[[ EXERCISE DATA open ]]

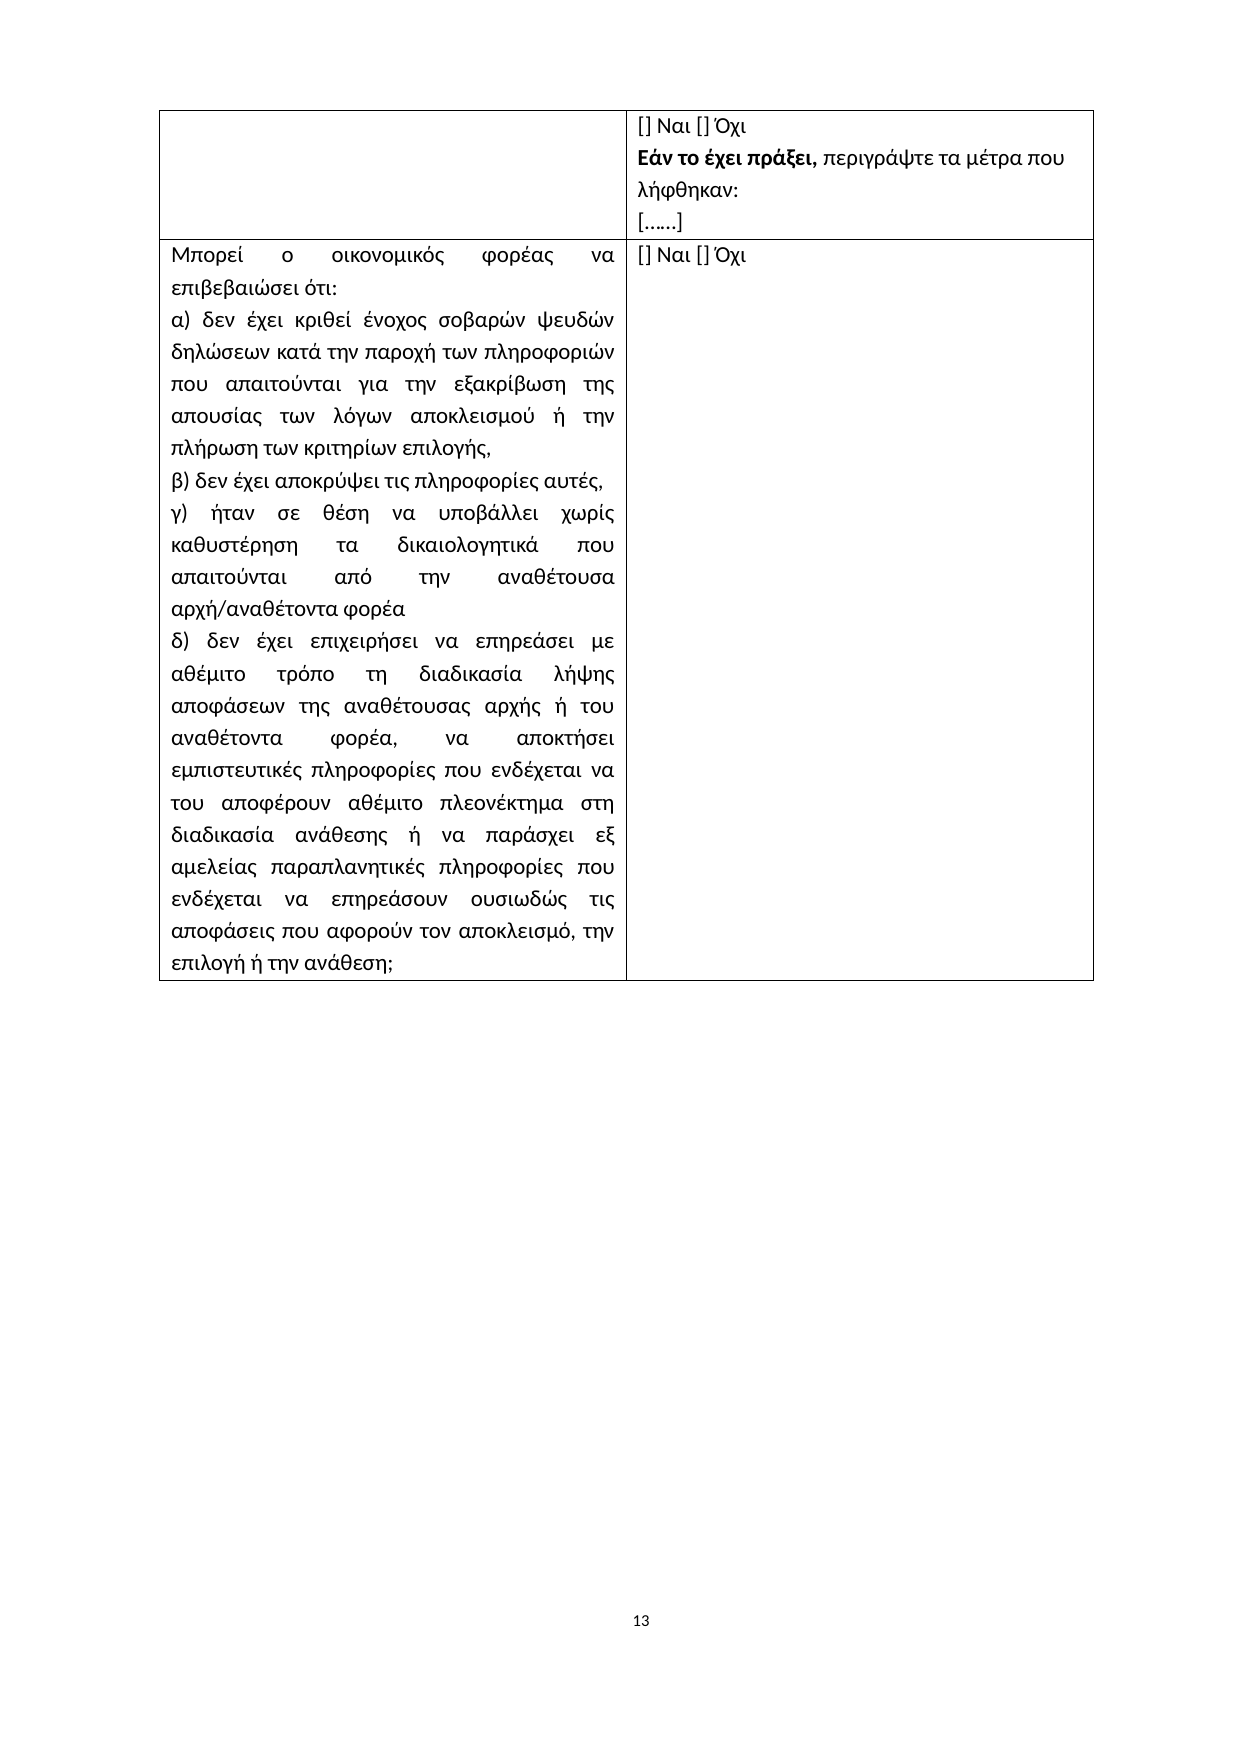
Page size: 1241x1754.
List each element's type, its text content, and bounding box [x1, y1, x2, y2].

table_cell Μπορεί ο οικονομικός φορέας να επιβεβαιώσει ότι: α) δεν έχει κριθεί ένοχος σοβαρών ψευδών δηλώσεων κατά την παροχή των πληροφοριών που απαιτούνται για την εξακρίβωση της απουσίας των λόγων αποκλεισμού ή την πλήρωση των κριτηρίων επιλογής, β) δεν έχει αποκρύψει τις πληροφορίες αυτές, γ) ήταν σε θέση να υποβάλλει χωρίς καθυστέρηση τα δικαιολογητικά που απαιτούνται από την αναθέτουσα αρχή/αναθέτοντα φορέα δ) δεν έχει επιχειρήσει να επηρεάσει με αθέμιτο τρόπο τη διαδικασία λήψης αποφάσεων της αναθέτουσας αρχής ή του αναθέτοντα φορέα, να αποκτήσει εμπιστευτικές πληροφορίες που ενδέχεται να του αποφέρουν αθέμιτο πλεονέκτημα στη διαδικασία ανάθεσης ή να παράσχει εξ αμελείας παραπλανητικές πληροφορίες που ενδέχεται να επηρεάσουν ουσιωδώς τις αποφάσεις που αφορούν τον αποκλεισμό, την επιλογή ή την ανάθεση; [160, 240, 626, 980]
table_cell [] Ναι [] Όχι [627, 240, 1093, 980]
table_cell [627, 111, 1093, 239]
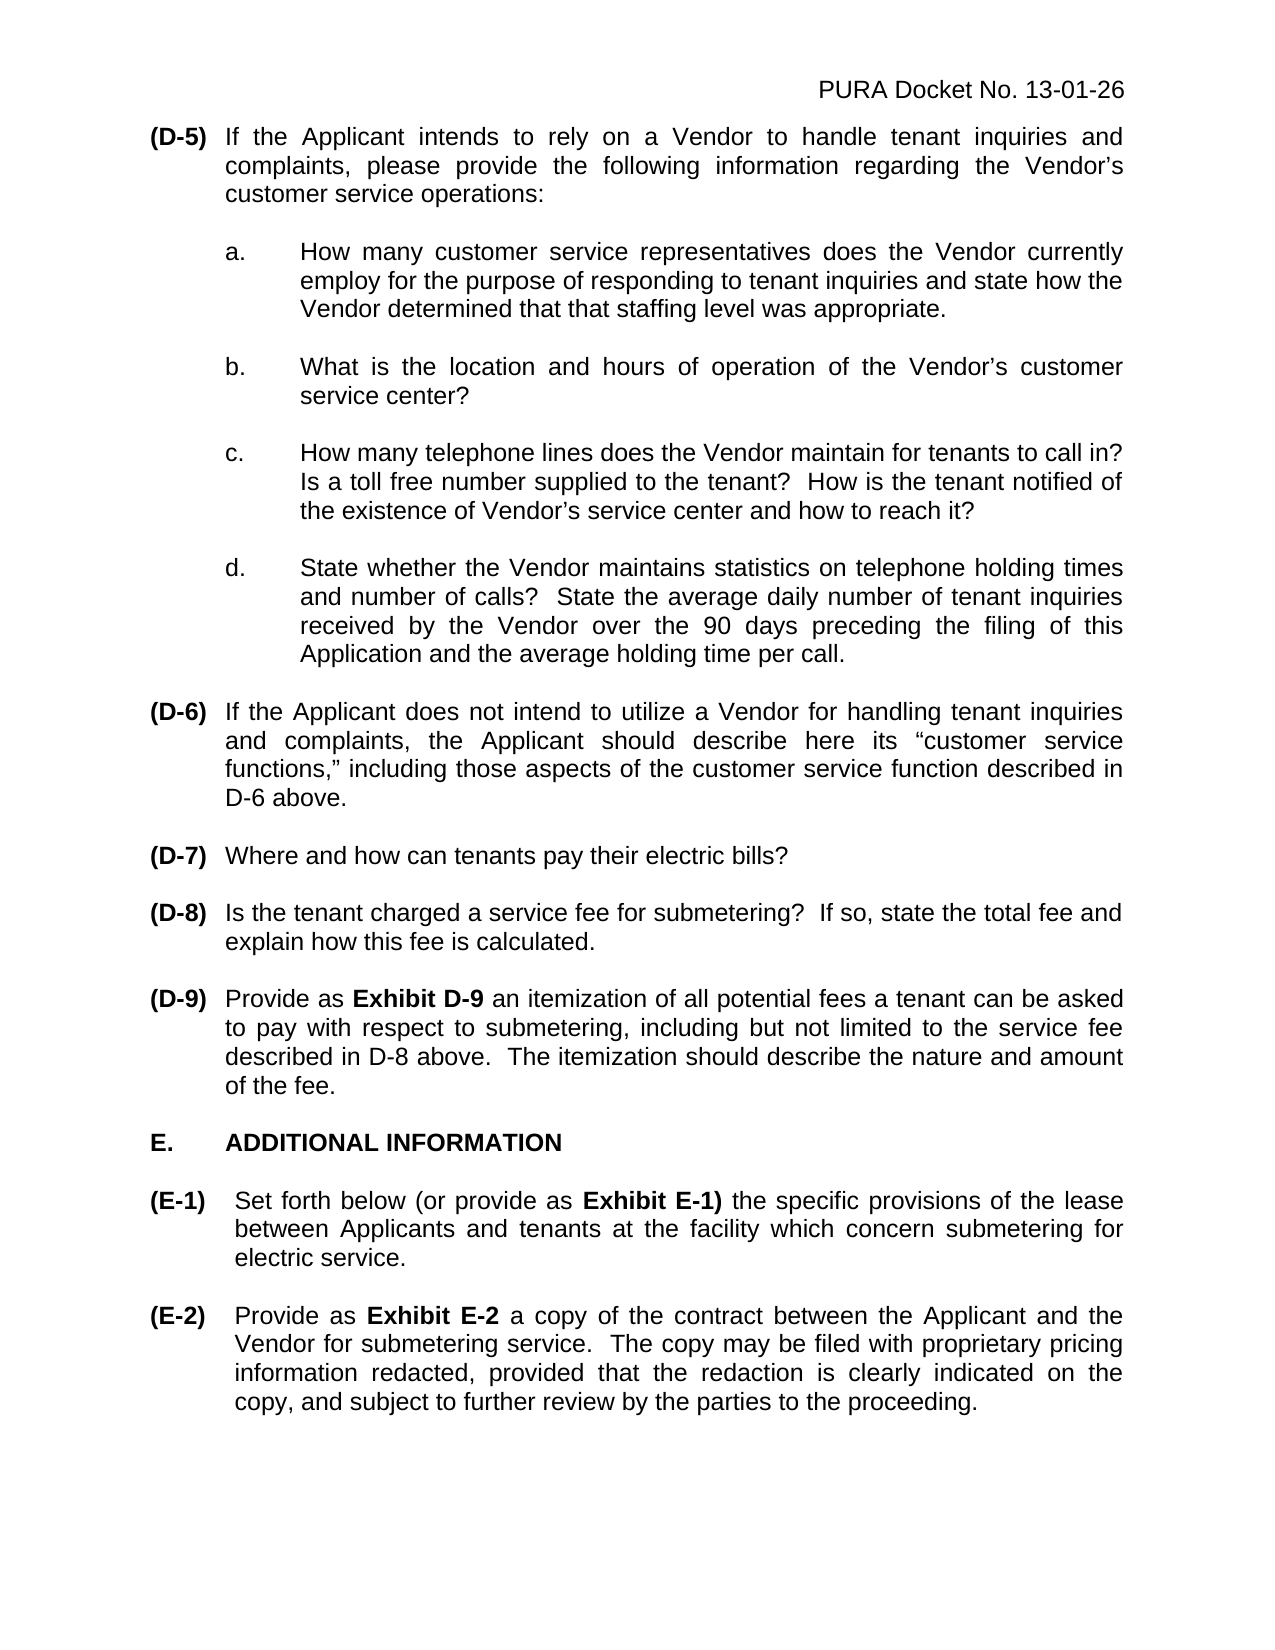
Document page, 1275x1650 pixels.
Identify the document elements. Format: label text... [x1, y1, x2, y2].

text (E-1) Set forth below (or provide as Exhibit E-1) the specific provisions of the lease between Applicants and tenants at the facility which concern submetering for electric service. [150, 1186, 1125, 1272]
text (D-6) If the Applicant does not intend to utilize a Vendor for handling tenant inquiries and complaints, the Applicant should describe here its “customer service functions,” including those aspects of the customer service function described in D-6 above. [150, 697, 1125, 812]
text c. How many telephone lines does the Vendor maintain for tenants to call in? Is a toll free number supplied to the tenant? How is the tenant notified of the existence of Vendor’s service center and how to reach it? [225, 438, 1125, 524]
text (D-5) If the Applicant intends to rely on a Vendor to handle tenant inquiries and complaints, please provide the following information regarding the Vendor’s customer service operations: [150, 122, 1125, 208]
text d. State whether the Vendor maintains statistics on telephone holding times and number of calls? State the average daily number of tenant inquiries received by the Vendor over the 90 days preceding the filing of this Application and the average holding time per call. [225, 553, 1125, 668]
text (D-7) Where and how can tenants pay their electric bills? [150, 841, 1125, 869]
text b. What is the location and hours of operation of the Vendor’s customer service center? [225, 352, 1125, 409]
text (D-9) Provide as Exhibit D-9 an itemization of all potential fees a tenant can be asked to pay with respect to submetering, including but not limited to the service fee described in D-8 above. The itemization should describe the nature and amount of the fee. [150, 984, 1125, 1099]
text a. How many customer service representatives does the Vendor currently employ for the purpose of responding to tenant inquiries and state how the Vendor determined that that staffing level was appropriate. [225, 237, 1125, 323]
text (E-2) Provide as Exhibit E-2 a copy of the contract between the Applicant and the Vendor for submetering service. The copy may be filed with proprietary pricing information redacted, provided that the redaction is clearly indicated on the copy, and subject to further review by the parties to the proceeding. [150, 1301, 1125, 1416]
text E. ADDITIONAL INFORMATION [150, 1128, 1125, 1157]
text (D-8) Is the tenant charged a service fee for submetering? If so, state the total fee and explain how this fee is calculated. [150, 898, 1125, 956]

[[ EXERCISE DATA closed ]]

Repeat exactly, and only, the entries from the line with "table_cell [627, 111, 1093, 239]" through the line with "Document page, 1275x1650 pixels.". Pictures are skipped.

table_cell [627, 111, 1093, 239]
Document page, 1275x1650 pixels.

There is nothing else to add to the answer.